As evidências científicas não oferecem todas as respostas necessárias à qualidade de vida das pessoas. E os testemunhos das pessoas nas consultas públicas da CONITEC sobre revisão do protocolo de diabetes, e também na página do facebook criada para colher esses depoimentos – somos 12 milhões de motivos para a incorporação dos análogos de insulina – reforçam como, na prática diária, os números do diabetes se mostram mais favoráveis com os medicamentos não incorporados (ainda) ao SUS.

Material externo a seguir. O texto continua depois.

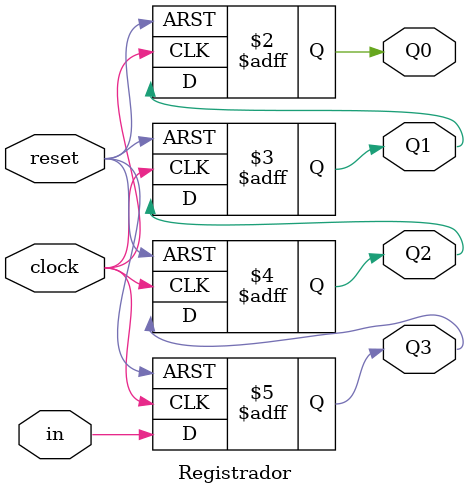
<source format=v>
/* Registrador deslocador de 4 bits


Alunos: 
Augusto Soares
Jamil de Souza


INPUTS:
clock, reset, in;

OUTPUTS:
Q3,Q2,Q1,Q0;


*/


module Registrador(Q3,Q2,Q1,Q0,in,reset,clock);
input in,reset,clock;
output reg Q0,Q1,Q2,Q3;


always@ (posedge clock or posedge reset)

begin

if(reset)
begin
		Q3<=1'b0;
		Q2<=1'b0;
		Q1<=1'b0;
		Q0<=1'b0;
end

else

begin
Q3<=in;
Q2<=Q3;
Q1<=Q2;
Q0<=Q1;
end
end
endmodule

</source>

Neste ano, o meu dia mundial do diabetes – 14 de novembro – ficará marcado como um dia de luta por melhores condições de vida através do sistema público de saúde: pelo diálogo com a CONITEC, para que os depoimentos das pessoas com diabetes sejam considerados autênticos testemunhos de melhoria de vida, e pelo diálogo com as empresas farmacêuticas, institutos de pesquisa e associações médicas, para que as evidências científicas necessárias à incorporação dos análogos de insulina sejam fornecidas e, se não existentes, sejam buscadas com mais investimentos em pesquisas.
Por Raphael
Políticas Públicas dependem de indicadores que neste caso são os de saúde. O SUS também possui uma série de Sistemas de Informação, capazes de traçar com bastante acerto o perfil epidemiológico e socioeconômico de uma população onde pretenda fazer uma intervenção. Mas concordo que laboratórios e as associações médicas detêm informações preciosas que poderiam auxiliar na formulação de novas estratégias para o tratamento do Diabetes e de muitas outras patologias. Acredito que a ANS têm um papel fundamental enquanto órgão fiscalizador de muitos aparelhos e dispositivos da saúde suplementar, que também integram o SUS (embora a maioria das pessoas ignore esse fato).
Débora te parabenizo sempre pela militância aguerrida que você desenvolve em defesa dos direitos das pessoas que sofrem com o Diabetes, em prol da Democracia e do SUS como um todo.